Quarterly report pursuant to Section 13 or 15(d)

Subsequent Event

Subsequent Event
9 Months Ended
Sep. 30, 2022
Subsequent Events [Abstract]  
Subsequent Event Subsequent Event
On October 26, 2022, the Company entered into a definitive agreement to be acquired by Thoma Bravo, a leading software investment firm, and Sunstone Partners for $7.50 per share, in an all-cash transaction valued at approximately $1.3 billion. The transaction, which was unanimously approved by the Company’s board of directors, is currently expected to close in the first half of 2023, subject to customary closing conditions, including approval by the Company’s stockholders and the receipt of required regulatory approvals. Upon completion of the transaction, the Company’s common stock will no longer be publicly listed and the Company will become a privately held company.
The agreement includes a “go-shop” period expiring at 11:59 p.m. Pacific time on December 10, 2022, which allows the Company’s board of directors and its advisors to actively initiate, solicit and consider alternative acquisition proposals from third parties. The Company’s board of directors will have the right to terminate the merger agreement to enter into a superior proposal subject to the terms and conditions of the merger agreement.
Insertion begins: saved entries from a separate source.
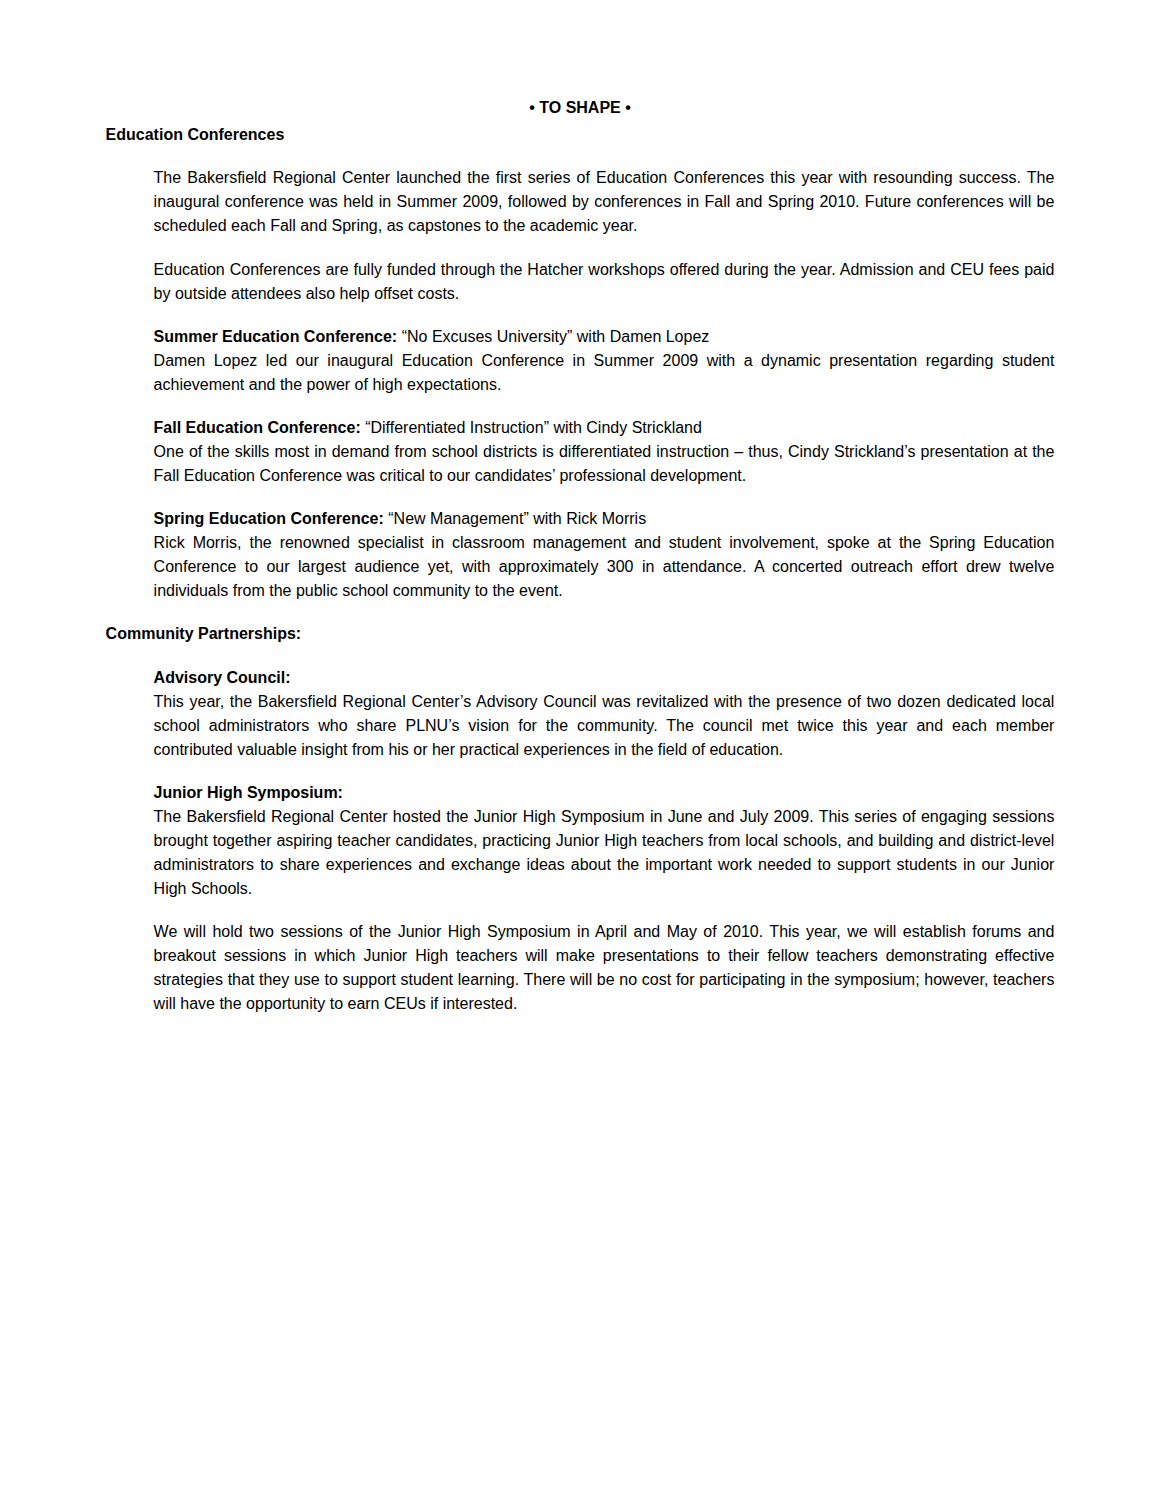• TO SHAPE •
Education Conferences
The Bakersfield Regional Center launched the first series of Education Conferences this year with resounding success. The inaugural conference was held in Summer 2009, followed by conferences in Fall and Spring 2010. Future conferences will be scheduled each Fall and Spring, as capstones to the academic year.
Education Conferences are fully funded through the Hatcher workshops offered during the year. Admission and CEU fees paid by outside attendees also help offset costs.
Summer Education Conference: “No Excuses University” with Damen Lopez
Damen Lopez led our inaugural Education Conference in Summer 2009 with a dynamic presentation regarding student achievement and the power of high expectations.
Fall Education Conference: “Differentiated Instruction” with Cindy Strickland
One of the skills most in demand from school districts is differentiated instruction – thus, Cindy Strickland’s presentation at the Fall Education Conference was critical to our candidates’ professional development.
Spring Education Conference: “New Management” with Rick Morris
Rick Morris, the renowned specialist in classroom management and student involvement, spoke at the Spring Education Conference to our largest audience yet, with approximately 300 in attendance. A concerted outreach effort drew twelve individuals from the public school community to the event.
Community Partnerships:
Advisory Council:
This year, the Bakersfield Regional Center’s Advisory Council was revitalized with the presence of two dozen dedicated local school administrators who share PLNU’s vision for the community. The council met twice this year and each member contributed valuable insight from his or her practical experiences in the field of education.
Junior High Symposium:
The Bakersfield Regional Center hosted the Junior High Symposium in June and July 2009. This series of engaging sessions brought together aspiring teacher candidates, practicing Junior High teachers from local schools, and building and district-level administrators to share experiences and exchange ideas about the important work needed to support students in our Junior High Schools.
We will hold two sessions of the Junior High Symposium in April and May of 2010. This year, we will establish forums and breakout sessions in which Junior High teachers will make presentations to their fellow teachers demonstrating effective strategies that they use to support student learning. There will be no cost for participating in the symposium; however, teachers will have the opportunity to earn CEUs if interested.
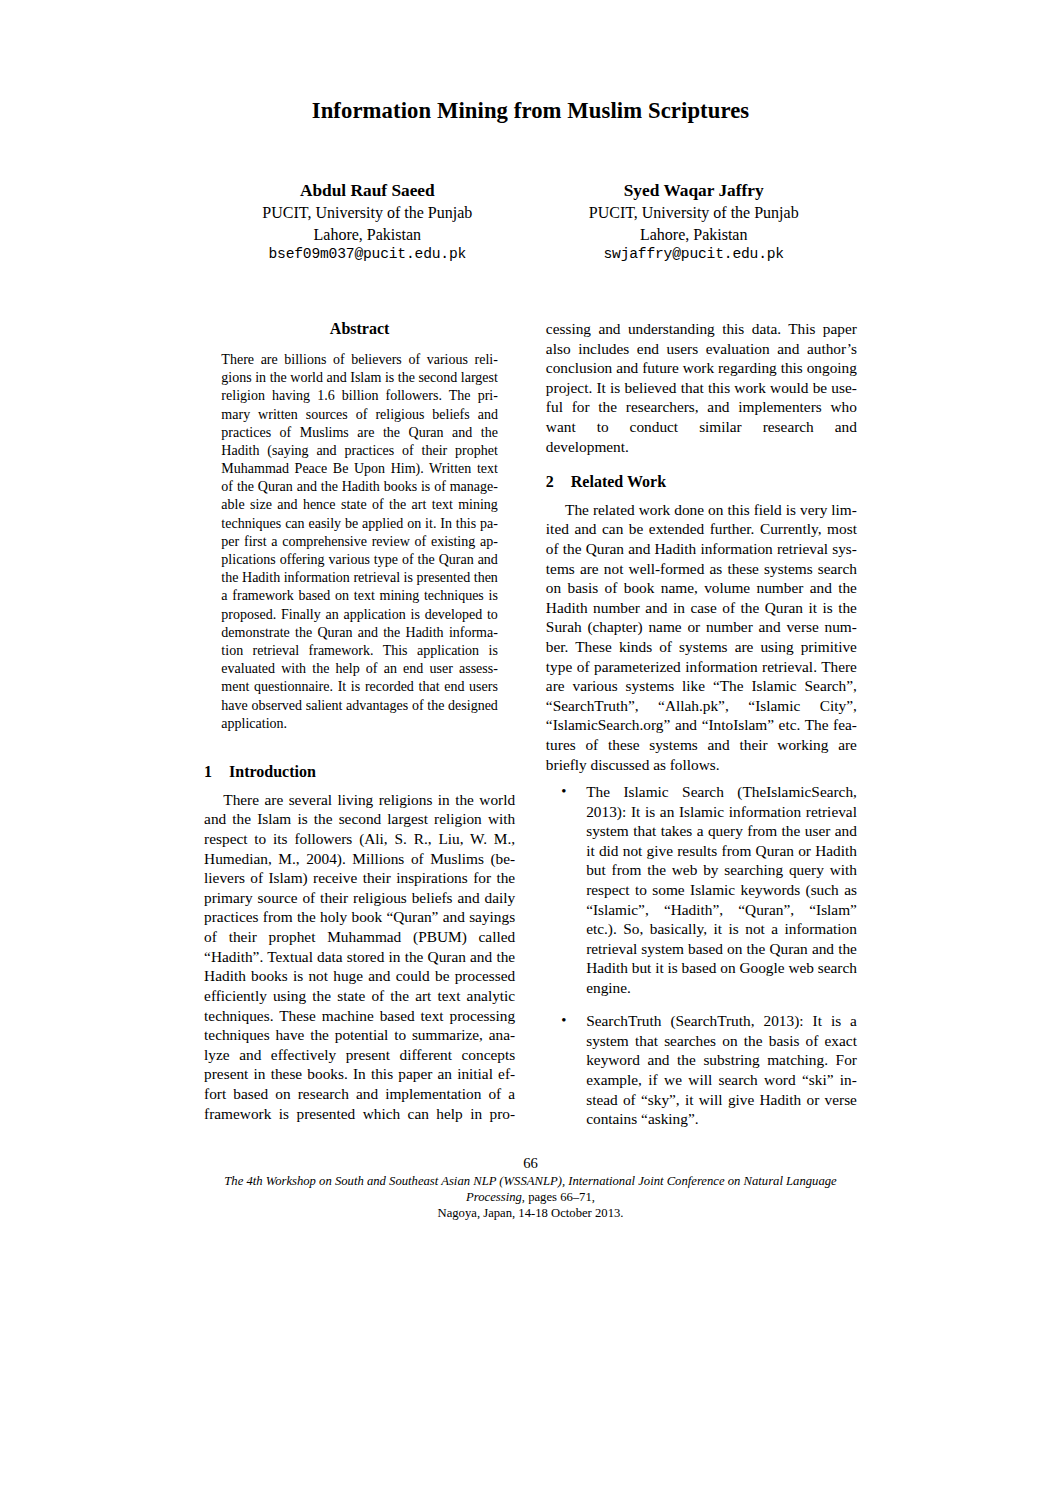Information Mining from Muslim Scriptures
| Abdul Rauf Saeed PUCIT, University of the Punjab Lahore, Pakistan bsef09m037@pucit.edu.pk | Syed Waqar Jaffry PUCIT, University of the Punjab Lahore, Pakistan swjaffry@pucit.edu.pk |
Abstract
There are billions of believers of various religions in the world and Islam is the second largest religion having 1.6 billion followers. The primary written sources of religious beliefs and practices of Muslims are the Quran and the Hadith (saying and practices of their prophet Muhammad Peace Be Upon Him). Written text of the Quran and the Hadith books is of manageable size and hence state of the art text mining techniques can easily be applied on it. In this paper first a comprehensive review of existing applications offering various type of the Quran and the Hadith information retrieval is presented then a framework based on text mining techniques is proposed. Finally an application is developed to demonstrate the Quran and the Hadith information retrieval framework. This application is evaluated with the help of an end user assessment questionnaire. It is recorded that end users have observed salient advantages of the designed application.
1 Introduction
There are several living religions in the world and the Islam is the second largest religion with respect to its followers (Ali, S. R., Liu, W. M., Humedian, M., 2004). Millions of Muslims (believers of Islam) receive their inspirations for the primary source of their religious beliefs and daily practices from the holy book “Quran” and sayings of their prophet Muhammad (PBUM) called “Hadith”. Textual data stored in the Quran and the Hadith books is not huge and could be processed efficiently using the state of the art text analytic techniques. These machine based text processing techniques have the potential to summarize, analyze and effectively present different concepts present in these books. In this paper an initial effort based on research and implementation of a framework is presented which can help in processing and understanding this data. This paper also includes end users evaluation and author’s conclusion and future work regarding this ongoing project. It is believed that this work would be useful for the researchers, and implementers who want to conduct similar research and development.
2 Related Work
The related work done on this field is very limited and can be extended further. Currently, most of the Quran and Hadith information retrieval systems are not well-formed as these systems search on basis of book name, volume number and the Hadith number and in case of the Quran it is the Surah (chapter) name or number and verse number. These kinds of systems are using primitive type of parameterized information retrieval. There are various systems like “The Islamic Search”, “SearchTruth”, “Allah.pk”, “Islamic City”, “IslamicSearch.org” and “IntoIslam” etc. The features of these systems and their working are briefly discussed as follows.
The Islamic Search (TheIslamicSearch, 2013): It is an Islamic information retrieval system that takes a query from the user and it did not give results from Quran or Hadith but from the web by searching query with respect to some Islamic keywords (such as “Islamic”, “Hadith”, “Quran”, “Islam” etc.). So, basically, it is not a information retrieval system based on the Quran and the Hadith but it is based on Google web search engine.
SearchTruth (SearchTruth, 2013): It is a system that searches on the basis of exact keyword and the substring matching. For example, if we will search word “ski” instead of “sky”, it will give Hadith or verse contains “asking”.
66
The 4th Workshop on South and Southeast Asian NLP (WSSANLP), International Joint Conference on Natural Language Processing, pages 66–71,
Nagoya, Japan, 14-18 October 2013.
There can be no assurance that this “go-shop” will result in a superior proposal, and the Company does not intend to disclose developments with respect to the solicitation process unless and until it determines such disclosure is appropriate or otherwise required.
Pursuant to the agreement, the Company may be required to pay a termination fee of up to approximately $33.9 million, if the agreement is terminated under certain circumstances, and may be entitled to receipt of a termination fee of approximately $67.8 million, if the agreement is terminated under certain circumstances.